In May 2006 jurors sentenced Moussaoui to life in prison. He is serving his sentence at the "supermax" correctional facility in Colorado. Although Moussaoui later claimed he lied on the stand, he screamed at jurors as he left court after sentencing: "You'll never get my blood. God curse you all."
Meetings with relatives
El-Wafi is convinced such outbursts were her son's undoing. "He was convicted of what he said in the trial -- 'death to the Jews, death to the Americans' -- but there was nothing else to hold him to. He was convicted unfairly but if he had money he'd have been able to defend himself better."
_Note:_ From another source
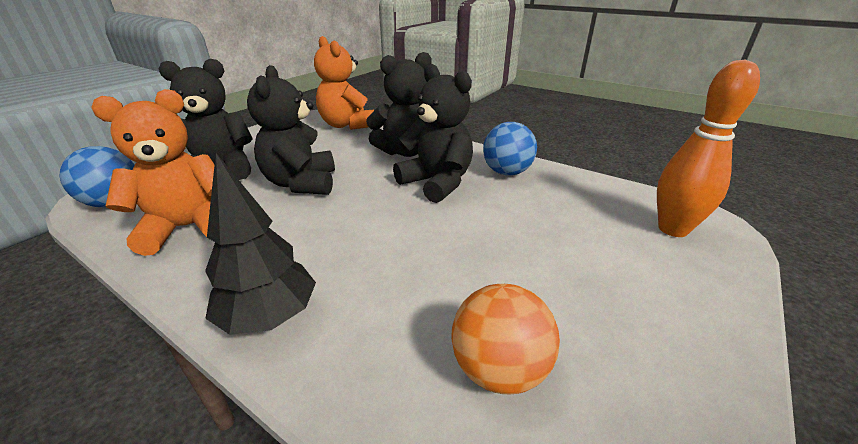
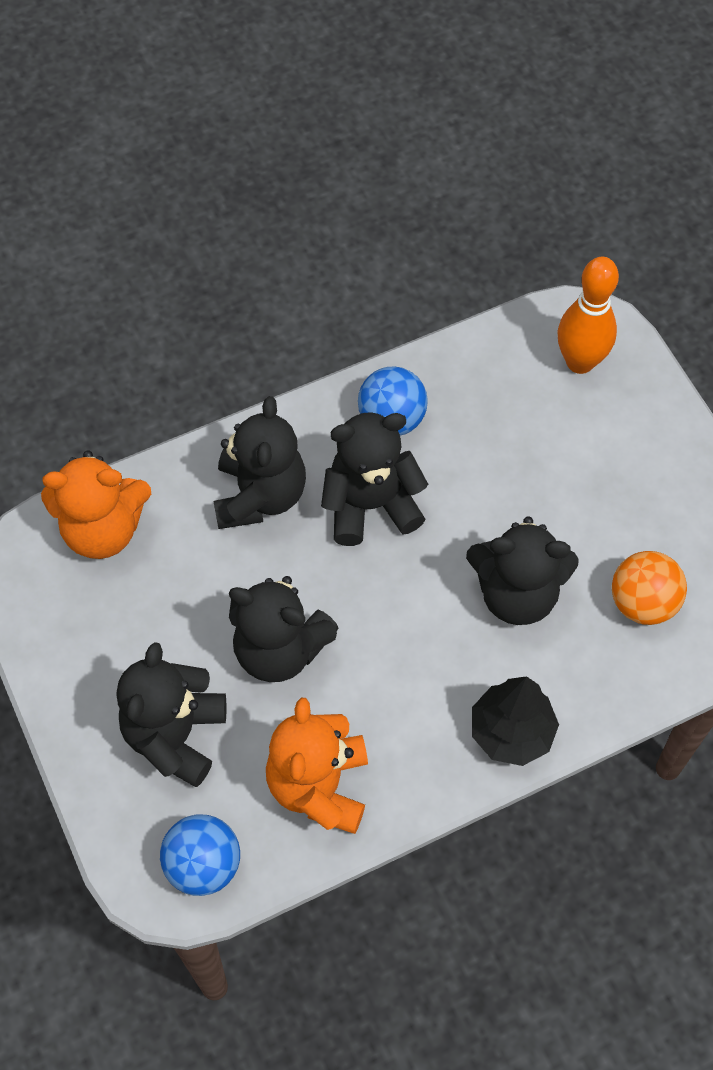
camera: 60 degrees left, 30 degrees up
none -> black teddy bear [466,517,579,625]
Since the trial el-Wafi, 64, has written to her son but received no response. "I told him that I love him, that I think of him, that half of me is buried with him. And even if he does not answer me, I still love him.
"And since the end of the trial, there are no more lawyers, there is no one. I do not know what has happened to my son. I asked the prison if my son did not want to have any more dealings with his mother ... I have not had a reply."
Before the trial el-Wafi said her son told her: "Mum, they want my head; there is no need for you to cry. Mum, if you love me, you must look after yourself."
Tearfully, she explained how thoughts of the 2001 attacks and her son haunted her. "It is just too much of a price to pay, believe me, because my life since September 11 is hell. I really would like to forget it for a few hours. He prevents me from sleeping; he is still in my thoughts."
My life since September 11 is hell. I really would like to forget it for a few hours. He prevents me from sleeping; he is still in my thoughts.
--Aicha el-Wafi

In the wake of 9/11, el-Wafi, who still lives in Narbonne, approached victims' relatives to request a meeting. She said she wanted to "show them that I am not in agreement with what happened. I share their pain."
One of those she met in the U.S. in November 2002 was New Yorker Phyllis Rodriguez, who lost her 31-year-old son Greg in the World Trade Center and was speaking out against the war in Afghanistan as well as the draconian USA Patriot Act. The two women formed a bond and began to work with the Forgiveness Project, among other organizations, in a bid to promote reconciliation.
In December 2010 Rodriguez described that meeting at a TED conference, organized by the non-profit Sapling Foundation. Rodriguez recalled how she and other mothers realized how much they had in common with el-Wafi. Despite their nervousness at meeting the mother of an alleged plotter it was a great success. "I got sympathy after the tragedy, but Aicha's suffering is equal to mine," she said.
On her organization's website, Rodriguez has written of her admiration for el-Wafi. "The day I met Aicha was the day that changed my life because it changed my direction emotionally. It was the beginning of my learning that someone like Aicha, who has suffered so much, could still be emotionally generous. It brought out the generosity in me and I felt better for it.
"Meeting Aicha gave me strength and took away my anger and bitterness. It has also helped me to forgive myself, because a mother always feels guilty when things don't go right for her children."
Rodriguez said she also believed Moussaoui was the victim of a miscarriage of justice. "Zacarias is an admitted member of al Qaeda, but there's no evidence that he knew anything about the attacks on the World Trade Center. He pleaded guilty either because he felt it would get him more humane conditions of confinement or because he was in no fit state to make any rational decisions.
"When I watched Zacarias at the trial my heart was broken because I could not look at him as a stranger. I saw him as the son of my friend Aicha."